# Taylor polynomial problem

• August 4th 2012, 07:51 AM
leonardthecow
Taylor polynomial problem
Hi -

I'm given a problem where I must find the "minimum order of the Taylor polynomial required to approximate the quantity with an absolute error no greater than 10^-3", where the given quantity is e^-0.5

I've calculated the remainder to be R(-0.5)=[0.5^(n+1)]/(n+1)!, yet I do not know how to solve the inequality 10^-3>[0.5^(n+1)]/(n+1)!

I know the answer is supposed to be n=4, but I have no clue how to solve for n.
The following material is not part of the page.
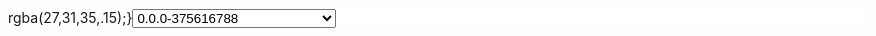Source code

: rgba(27,31,35,.15);}</style><select name="version" class="css-un3bt6"><option value="0.0.0-375616788">0.0.0-375616788</option><option value="0.0.0-0c756fb-697f004">0.0.0-0c756fb-697f004</option><option value="0.0.0-0c756fb-f7f79fd">0.0.0-0c756fb-f7f79fd</option><option value="0.0.0-0e4135e8c">0.0.0-0e4135e8c</option><option value="0.0.0-1022ee0ec">0.0.0-1022ee0ec</option><option value="0.0.0-11565a207">0.0.0-11565a207</option><option value="0.0.0-235a6c4af">0.0.0-235a6c4af</option><option value="0.0.0-241c4467e">0.0.0-241c4467e</option><option value="0.0.0-267ed9814">0.0.0-267ed9814</option><option value="0.0.0-297165f1e">0.0.0-297165f1e</option><option value="0.0.0-29b7b775f">0.0.0-29b7b775f</option><option value="0.0.0-33c3af284">0.0.0-33c3af284</option><option value="0.0.0-3694a3b5e">0.0.0-3694a3b5e</option><option value="0.0.0-38dd17ab9">0.0.0-38dd17ab9</option><option value="0.0.0-3e15b1c69">0.0.0-3e15b1c69</option><option value="0.0.0-4221565e1">0.0.0-4221565e1</option><option value="0.0.0-424099da6">0.0.0-424099da6</option><option value="0.0.0-45b6443c9">0.0.0-45b6443c9</option><option value="0.0.0-4a1072194">0.0.0-4a1072194</option><option value="0.0.0-4ab6305f6">0.0.0-4ab6305f6</option><option value="0.0.0-50b50c26f">0.0.0-50b50c26f</option><option value="0.0.0-57333ca33">0.0.0-57333ca33</option><option value="0.0.0-5de5b6150">0.0.0-5de5b6150</option><option value="0.0.0-5faf377df">0.0.0-5faf377df</option><option value="0.0.0-679402a66">0.0.0-679402a66</option><option value="0.0.0-6da04b5d8">0.0.0-6da04b5d8</option><option value="0.0.0-7082d5a2d">0.0.0-7082d5a2d</option><option value="0.0.0-7325ebe4d">0.0.0-7325ebe4d</option><option value="0.0.0-741aa17a3">0.0.0-741aa17a3</option><option value="0.0.0-7f28234f8">0.0.0-7f28234f8</option><option value="0.0.0-88ada9819">0.0.0-88ada9819</option><option value="0.0.0-8b3c1e4-1d1a717">0.0.0-8b3c1e4-1d1a717</option><option value="0.0.0-8d5403877">0.0.0-8d5403877</option><option value="0.0.0-8d7535e54">0.0.0-8d7535e54</option><option value="0.0.0-9ebe1768a">0.0.0-9ebe1768a</option><option value="0.0.0-9f395904c">0.0.0-9f395904c</option><option value="0.0.0-a1dbb852c">0.0.0-a1dbb852c</option><option value="0.0.0-a8988e4-1d1a717">0.0.0-a8988e4-1d1a717</option><option value="0.0.0-a9eff329c">0.0.0-a9eff329c</option><option value="0.0.0-b4178af81">0.0.0-b4178af81</option><option value="0.0.0-b4b8a349a">0.0.0-b4b8a349a</option><option value="0.0.0-b53ea6ca0">0.0.0-b53ea6ca0</option><option value="0.0.0-b668168d4">0.0.0-b668168d4</option><option value="0.0.0-bbd21066e">0.0.0-bbd21066e</option><option value="0.0.0-c35e37aab">0.0.0-c35e37aab</option><option value="0.0.0-c5b7d26c7">0.0.0-c5b7d26c7</option><option value="0.0.0-d1326f466">0.0.0-d1326f466</option><option value="0.0.0-d28bd2994">0.0.0-d28bd2994</option><option value="0.0.0-d346d9208">0.0.0-d346d9208</option><option value="0.0.0-d5e1bf0-aee1b84">0.0.0-d5e1bf0-aee1b84</option><option value="0.0.0-d7382b6c4">0.0.0-d7382b6c4</option><option value="0.0.0-da834083c">0.0.0-da834083c</option><option value="0.0.0-db3ae32b8">0.0.0-db3ae32b8</option><option value="0.0.0-dfabb77a9">0.0.0-dfabb77a9</option><option value="0.0.0-ea6ed3dbb">0.0.0-ea6ed3dbb</option><option value="0.0.0-ed4c4a51c">0.0.0-ed4c4a51c</option><option value="0.0.0-experimental-0e6839614">0.0.0-experimental-0e6839614</option><option value="0.0.0-experimental-1022ee0ec">0.0.0-experimental-1022ee0ec</option><option value="0.0.0-experimental-235a6c4af">0.0.0-experimental-235a6c4af</option><option value="0.0.0-experimental-241c4467e">0.0.0-experimental-241c4467e</option><option value="0.0.0-experimental-2c169a568">0.0.0-experimental-2c169a568</option><option value="0.0.0-experimental-33c3af284">0.0.0-experimental-33c3af284</option><option value="0.0.0-experimental-355970aa4">0.0.0-experimental-355970aa4</option><option value="0.0.0-experimental-38dd17ab9">0.0.0-experimental-38dd17ab9</option><option value="0.0.0-experimental-3f3fe0874">0.0.0-experimental-3f3fe0874</option><option value="0.0.0-experimental-4c8c98ab9">0.0.0-experimental-4c8c98ab9</option><option value="0.0.0-experimental-57333ca33">0.0.0-experimental-57333ca33</option><option value="0.0.0-experimental-5de5b6150">0.0.0-experimental-5de5b6150</option><option value="0.0.0-experimental-5faf377df">0.0.0-experimental-5faf377df</option><option value="0.0.0-experimental-7082d5a2d">0.0.0-experimental-7082d5a2d</option><option value="0.0.0-experimental-7f28234f8">0.0.0-experimental-7f28234f8</option><option value="0.0.0-experimental-8b155d261">0.0.0-experimental-8b155d261</option><option value="0.0.0-experimental-8d7535e54">0.0.0-experimental-8d7535e54</option><option value="0.0.0-experimental-aae83a4b9">0.0.0-experimental-aae83a4b9</option><option value="0.0.0-experimental-b53ea6ca0">0.0.0-experimental-b53ea6ca0</option><option value="0.0.0-experimental-d28bd2994">0.0.0-experimental-d28bd2994</option><option value="0.0.0-experimental-d364d8555">0.0.0-experimental-d364d8555</option><option value="0.0.0-experimental-d7382b6c4">0.0.0-experimental-d7382b6c4</option><option value="0.0.0-experimental-d7feeb25a">0.0.0-experimental-d7feeb25a</option><option value="0.0.0-experimental-e5d06e34b">0.0.0-experimental-e5d06e34b</option><option value="0.0.0-experimental-ea6ed3dbb">0.0.0-experimental-ea6ed3dbb</option><option value="0.0.0-experimental-f42431abe">0.0.0-experimental-f42431abe</option><option value="0.0.0-experimental-f6b8d31a7">0.0.0-experimental-f6b8d31a7</option><option value="0.0.0-f22621f88">0.0.0-f22621f88</option><option value="0.0.0-f42431abe">0.0.0-f42431abe</option><option value="0.0.0-f6b8d31a7">0.0.0-f6b8d31a7</option><option value="0.0.0-f9e41e3a5">0.0.0-f9e41e3a5</option><option value="0.0.0-fa1e8df11">0.0.0-fa1e8df11</option><option value="0.0.0-fb28e9048">0.0.0-fb28e9048</option><option value="0.0.0-fec00a869">0.0.0-fec00a869</option><option value="0.0.1">0.0.1</option><option value="0.0.2">0.0.2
Any help???

Thanks!!
• August 4th 2012, 09:13 AM
FernandoRevilla
Re: Taylor polynomial problem
Quote:

Originally Posted by leonardthecow
I've calculated the remainder to be R(-0.5)=[0.5^(n+1)]/(n+1)!, yet I do not know how to solve the inequality 10^-3>[0.5^(n+1)]/(n+1)!

We have

$\left |{R_n(x)}\right |=\left |\dfrac{e^{\xi}}{(n+1)!}x^{n+1}\right |\quad (\xi\in (-1/2,0))$

$\left |{R_n(x)}\right |\leq \dfrac{1}{(n+1)!}\;\dfrac{1}{2^{n+1}}$

$\dfrac{1}{(n+1)!\;2^{n+1}}\leq 10^{-3} \Leftrightarrow 1000 \leq (n+1)!\;2^{n+1}$

Now, verify that $n=4$ is the smallest natural number satisfying the last inequality.
• August 4th 2012, 01:49 PM
HallsofIvy
Re: Taylor polynomial problem
Quote:

Originally Posted by leonardthecow
Hi -

I'm given a problem where I must find the "minimum order of the Taylor polynomial required to approximate the quantity with an absolute error no greater than 10^-3", where the given quantity is e^-0.5

I've calculated the remainder to be R(-0.5)=[0.5^(n+1)]/(n+1)!, yet I do not know how to solve the inequality 10^-3>[0.5^(n+1)]/(n+1)!

I know the answer is supposed to be n=4, but I have no clue how to solve for n. Any help???

Thanks!!

Did you try direct computation? If n= 1, $.5^{1+1}/(1+1)!= (1/4)(1/2)= 1/8= 0.125> 0.001$. If n= 2, $.5^{2+1}/(2+1)!= (1/8)(1/6)= 1/48= 0.0208333...> 0.001$. If n= 3, $.5^{3+1}/(3+1)!= (1/16)(1/24)= 1/384= 0.002604...> 0.001$. If n= 4, $.5^(4+1)/(4+1)!= (1/32)(1/120)= 1/3840= 0.000260...< 0.001$.